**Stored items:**
▽
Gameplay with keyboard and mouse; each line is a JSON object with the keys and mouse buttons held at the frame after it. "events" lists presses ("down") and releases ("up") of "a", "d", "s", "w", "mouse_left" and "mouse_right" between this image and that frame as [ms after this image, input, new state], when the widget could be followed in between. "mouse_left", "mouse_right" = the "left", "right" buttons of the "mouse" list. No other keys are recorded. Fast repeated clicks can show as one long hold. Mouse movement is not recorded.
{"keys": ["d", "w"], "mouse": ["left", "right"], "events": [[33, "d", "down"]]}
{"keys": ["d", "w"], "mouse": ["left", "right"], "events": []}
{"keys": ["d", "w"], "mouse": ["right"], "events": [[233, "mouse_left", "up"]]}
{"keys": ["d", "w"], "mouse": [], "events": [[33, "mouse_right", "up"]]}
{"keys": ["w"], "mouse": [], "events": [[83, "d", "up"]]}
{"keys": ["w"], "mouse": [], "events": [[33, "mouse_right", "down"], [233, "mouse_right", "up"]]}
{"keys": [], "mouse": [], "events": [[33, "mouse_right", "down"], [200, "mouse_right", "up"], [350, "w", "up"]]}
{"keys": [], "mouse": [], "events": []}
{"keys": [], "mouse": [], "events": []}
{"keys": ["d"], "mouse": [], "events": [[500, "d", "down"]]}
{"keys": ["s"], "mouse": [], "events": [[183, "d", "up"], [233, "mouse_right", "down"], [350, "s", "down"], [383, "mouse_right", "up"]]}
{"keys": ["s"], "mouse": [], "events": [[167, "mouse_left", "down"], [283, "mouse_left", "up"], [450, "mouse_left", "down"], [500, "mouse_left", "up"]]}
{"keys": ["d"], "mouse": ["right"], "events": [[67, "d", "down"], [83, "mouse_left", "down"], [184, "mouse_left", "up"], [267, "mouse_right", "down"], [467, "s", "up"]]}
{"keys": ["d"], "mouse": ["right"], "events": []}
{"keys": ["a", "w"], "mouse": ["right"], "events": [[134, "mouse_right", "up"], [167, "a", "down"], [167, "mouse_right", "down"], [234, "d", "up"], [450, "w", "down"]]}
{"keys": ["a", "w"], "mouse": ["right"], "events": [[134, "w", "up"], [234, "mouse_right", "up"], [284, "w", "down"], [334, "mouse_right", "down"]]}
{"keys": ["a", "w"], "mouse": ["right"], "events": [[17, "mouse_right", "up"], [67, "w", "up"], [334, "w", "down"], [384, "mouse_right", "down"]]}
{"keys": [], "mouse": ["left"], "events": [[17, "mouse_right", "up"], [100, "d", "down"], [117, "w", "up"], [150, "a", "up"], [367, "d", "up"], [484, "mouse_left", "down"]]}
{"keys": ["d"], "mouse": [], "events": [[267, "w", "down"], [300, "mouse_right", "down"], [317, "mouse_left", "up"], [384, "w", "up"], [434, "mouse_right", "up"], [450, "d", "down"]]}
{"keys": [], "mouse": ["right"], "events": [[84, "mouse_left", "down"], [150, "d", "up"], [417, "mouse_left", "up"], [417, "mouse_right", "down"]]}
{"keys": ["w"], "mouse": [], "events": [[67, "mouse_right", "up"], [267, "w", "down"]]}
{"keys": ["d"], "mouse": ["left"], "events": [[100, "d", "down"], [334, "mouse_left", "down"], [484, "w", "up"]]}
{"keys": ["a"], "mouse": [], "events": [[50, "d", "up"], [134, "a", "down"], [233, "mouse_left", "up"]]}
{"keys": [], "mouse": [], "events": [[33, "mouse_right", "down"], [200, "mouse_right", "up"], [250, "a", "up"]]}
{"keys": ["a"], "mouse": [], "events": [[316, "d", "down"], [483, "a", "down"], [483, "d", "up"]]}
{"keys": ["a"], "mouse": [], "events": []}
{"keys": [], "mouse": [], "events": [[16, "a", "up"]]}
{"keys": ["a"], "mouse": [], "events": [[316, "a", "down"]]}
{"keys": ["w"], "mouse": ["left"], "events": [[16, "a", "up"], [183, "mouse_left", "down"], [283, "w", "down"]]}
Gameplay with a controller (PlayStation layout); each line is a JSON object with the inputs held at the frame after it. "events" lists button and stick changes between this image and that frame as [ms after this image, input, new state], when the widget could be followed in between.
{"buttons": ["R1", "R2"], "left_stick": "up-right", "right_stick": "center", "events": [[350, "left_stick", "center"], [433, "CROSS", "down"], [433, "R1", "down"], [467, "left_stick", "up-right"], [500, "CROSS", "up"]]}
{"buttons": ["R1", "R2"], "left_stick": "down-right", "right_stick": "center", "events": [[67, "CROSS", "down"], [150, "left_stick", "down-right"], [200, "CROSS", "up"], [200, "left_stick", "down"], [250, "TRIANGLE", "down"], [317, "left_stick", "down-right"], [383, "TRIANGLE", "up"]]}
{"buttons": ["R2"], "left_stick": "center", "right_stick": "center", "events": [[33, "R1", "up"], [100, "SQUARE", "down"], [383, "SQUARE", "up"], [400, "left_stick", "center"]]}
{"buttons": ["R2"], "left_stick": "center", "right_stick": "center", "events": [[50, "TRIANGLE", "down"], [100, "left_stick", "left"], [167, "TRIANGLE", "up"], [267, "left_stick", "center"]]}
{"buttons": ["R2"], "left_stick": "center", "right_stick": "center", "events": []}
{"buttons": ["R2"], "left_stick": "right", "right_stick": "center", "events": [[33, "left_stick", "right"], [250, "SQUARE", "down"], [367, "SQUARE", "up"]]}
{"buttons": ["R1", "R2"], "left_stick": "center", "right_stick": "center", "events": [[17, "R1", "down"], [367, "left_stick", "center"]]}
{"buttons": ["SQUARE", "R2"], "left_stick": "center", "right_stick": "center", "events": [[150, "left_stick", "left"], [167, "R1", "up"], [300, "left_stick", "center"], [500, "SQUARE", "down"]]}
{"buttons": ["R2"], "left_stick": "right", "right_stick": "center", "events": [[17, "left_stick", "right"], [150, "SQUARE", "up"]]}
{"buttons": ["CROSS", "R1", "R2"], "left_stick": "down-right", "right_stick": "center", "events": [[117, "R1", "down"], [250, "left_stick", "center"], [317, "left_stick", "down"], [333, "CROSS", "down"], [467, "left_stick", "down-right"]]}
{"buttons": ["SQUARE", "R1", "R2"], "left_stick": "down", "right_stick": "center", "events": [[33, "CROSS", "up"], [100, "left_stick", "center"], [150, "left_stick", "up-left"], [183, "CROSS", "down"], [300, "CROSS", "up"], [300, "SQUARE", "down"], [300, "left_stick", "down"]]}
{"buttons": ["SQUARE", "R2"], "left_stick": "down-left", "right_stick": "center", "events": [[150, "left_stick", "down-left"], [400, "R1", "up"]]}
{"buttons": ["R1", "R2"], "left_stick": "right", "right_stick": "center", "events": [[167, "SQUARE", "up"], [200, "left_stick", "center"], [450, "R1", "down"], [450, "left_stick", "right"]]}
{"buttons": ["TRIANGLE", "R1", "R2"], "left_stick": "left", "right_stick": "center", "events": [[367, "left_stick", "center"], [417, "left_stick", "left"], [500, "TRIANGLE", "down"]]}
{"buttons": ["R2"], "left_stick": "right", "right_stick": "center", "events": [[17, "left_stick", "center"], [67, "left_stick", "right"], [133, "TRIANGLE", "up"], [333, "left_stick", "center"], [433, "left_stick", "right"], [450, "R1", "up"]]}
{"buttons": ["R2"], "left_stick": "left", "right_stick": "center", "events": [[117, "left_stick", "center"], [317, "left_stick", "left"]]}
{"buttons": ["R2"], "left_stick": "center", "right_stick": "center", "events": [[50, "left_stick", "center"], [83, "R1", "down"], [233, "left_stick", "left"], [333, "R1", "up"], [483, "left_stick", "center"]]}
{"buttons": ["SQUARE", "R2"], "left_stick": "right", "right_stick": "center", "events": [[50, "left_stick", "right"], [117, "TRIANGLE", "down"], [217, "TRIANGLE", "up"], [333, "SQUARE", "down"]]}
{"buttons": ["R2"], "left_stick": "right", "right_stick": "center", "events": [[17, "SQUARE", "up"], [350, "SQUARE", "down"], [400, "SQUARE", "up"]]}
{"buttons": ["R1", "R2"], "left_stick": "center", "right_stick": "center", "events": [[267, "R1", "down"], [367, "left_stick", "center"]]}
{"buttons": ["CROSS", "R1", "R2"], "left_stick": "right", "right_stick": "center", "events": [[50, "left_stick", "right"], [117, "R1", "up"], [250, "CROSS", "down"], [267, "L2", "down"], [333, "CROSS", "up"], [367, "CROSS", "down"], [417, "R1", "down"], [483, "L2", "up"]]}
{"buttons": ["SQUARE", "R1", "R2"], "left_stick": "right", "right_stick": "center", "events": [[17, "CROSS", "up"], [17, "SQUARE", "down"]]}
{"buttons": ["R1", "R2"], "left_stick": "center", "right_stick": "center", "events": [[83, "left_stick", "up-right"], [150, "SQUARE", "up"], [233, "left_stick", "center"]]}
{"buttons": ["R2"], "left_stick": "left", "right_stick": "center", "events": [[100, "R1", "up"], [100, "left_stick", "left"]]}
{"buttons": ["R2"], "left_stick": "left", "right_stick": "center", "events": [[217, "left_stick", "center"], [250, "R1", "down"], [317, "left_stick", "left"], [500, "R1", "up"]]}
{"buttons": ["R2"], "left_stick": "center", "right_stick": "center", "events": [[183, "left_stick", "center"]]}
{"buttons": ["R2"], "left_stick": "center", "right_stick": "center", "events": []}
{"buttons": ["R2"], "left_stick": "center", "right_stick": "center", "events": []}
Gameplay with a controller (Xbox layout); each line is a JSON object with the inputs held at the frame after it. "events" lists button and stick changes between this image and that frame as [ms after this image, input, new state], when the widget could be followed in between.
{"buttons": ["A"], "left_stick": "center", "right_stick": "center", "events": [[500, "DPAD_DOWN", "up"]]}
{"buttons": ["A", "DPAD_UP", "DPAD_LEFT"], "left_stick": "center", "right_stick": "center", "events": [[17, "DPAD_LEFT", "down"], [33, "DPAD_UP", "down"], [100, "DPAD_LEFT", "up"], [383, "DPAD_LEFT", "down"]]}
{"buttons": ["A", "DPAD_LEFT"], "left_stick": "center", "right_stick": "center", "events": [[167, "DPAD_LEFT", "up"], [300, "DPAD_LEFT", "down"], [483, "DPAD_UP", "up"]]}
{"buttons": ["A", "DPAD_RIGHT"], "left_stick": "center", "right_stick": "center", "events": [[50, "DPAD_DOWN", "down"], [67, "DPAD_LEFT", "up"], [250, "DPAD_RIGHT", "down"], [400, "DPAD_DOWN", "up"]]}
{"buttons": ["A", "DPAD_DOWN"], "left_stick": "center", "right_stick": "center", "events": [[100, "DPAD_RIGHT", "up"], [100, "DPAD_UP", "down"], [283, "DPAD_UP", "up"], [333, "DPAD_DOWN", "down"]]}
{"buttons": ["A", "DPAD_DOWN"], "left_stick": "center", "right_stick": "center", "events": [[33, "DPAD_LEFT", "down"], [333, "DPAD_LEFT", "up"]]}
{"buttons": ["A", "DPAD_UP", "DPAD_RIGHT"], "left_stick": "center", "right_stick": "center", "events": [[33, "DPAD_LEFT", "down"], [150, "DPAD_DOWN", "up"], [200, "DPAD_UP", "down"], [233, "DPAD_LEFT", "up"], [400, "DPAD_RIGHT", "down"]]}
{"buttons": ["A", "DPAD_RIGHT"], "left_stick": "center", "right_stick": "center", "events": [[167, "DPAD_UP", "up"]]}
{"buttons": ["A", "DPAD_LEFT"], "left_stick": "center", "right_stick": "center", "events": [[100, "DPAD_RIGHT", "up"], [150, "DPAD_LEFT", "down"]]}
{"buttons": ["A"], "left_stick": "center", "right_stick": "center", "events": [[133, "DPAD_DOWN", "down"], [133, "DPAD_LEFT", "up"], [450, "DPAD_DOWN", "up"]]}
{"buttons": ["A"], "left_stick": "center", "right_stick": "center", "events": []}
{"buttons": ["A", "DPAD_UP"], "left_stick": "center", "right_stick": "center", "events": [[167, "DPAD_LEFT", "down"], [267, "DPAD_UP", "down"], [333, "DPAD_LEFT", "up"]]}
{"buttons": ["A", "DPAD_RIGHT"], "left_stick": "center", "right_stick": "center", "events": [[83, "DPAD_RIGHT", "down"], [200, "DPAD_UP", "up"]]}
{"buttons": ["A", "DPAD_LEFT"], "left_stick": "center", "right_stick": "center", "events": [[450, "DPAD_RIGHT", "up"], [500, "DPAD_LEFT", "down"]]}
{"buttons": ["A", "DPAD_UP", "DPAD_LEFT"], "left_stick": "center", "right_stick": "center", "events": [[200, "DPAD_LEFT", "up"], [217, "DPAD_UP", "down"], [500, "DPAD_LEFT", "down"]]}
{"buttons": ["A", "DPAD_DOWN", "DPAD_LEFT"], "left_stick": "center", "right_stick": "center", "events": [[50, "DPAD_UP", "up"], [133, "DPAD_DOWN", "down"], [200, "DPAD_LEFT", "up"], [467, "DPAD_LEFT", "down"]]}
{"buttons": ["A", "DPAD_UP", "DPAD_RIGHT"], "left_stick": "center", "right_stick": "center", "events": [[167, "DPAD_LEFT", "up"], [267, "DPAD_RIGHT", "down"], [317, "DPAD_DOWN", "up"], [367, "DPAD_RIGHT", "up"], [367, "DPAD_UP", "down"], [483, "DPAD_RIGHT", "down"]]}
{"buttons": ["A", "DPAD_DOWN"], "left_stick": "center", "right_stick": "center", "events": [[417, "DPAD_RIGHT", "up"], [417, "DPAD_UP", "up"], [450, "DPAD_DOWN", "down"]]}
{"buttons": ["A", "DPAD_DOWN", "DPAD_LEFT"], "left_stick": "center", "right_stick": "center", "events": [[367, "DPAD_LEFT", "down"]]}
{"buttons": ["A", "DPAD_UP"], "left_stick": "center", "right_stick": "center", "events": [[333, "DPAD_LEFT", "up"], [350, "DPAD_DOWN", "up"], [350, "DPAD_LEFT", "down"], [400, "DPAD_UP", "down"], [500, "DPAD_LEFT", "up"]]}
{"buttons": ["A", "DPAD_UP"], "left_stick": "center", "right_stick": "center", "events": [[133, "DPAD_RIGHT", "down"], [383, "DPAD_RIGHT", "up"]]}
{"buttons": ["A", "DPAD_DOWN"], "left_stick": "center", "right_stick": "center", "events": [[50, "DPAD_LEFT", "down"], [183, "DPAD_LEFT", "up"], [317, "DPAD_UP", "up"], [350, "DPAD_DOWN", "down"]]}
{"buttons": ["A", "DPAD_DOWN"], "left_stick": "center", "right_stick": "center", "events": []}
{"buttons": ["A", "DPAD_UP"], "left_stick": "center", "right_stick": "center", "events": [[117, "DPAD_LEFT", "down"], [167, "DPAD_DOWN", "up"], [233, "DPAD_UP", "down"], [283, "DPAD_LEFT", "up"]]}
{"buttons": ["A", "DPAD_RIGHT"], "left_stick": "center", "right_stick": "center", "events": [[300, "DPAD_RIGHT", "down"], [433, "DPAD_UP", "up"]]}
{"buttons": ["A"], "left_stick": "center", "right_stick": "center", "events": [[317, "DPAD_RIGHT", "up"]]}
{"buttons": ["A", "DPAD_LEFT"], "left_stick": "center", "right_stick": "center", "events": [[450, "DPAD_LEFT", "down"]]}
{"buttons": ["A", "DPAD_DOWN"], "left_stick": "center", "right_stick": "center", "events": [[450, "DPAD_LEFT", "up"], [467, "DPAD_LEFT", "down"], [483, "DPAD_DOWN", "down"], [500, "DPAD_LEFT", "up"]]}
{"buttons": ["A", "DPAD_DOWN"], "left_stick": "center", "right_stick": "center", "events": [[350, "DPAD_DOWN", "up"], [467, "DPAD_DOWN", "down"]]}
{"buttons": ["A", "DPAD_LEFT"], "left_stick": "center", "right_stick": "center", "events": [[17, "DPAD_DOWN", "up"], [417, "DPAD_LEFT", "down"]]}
△
**Work required:** Based on the records above, how many lines hold the string "SQUARE"? Answer with the number by itself.

**Written response:** 11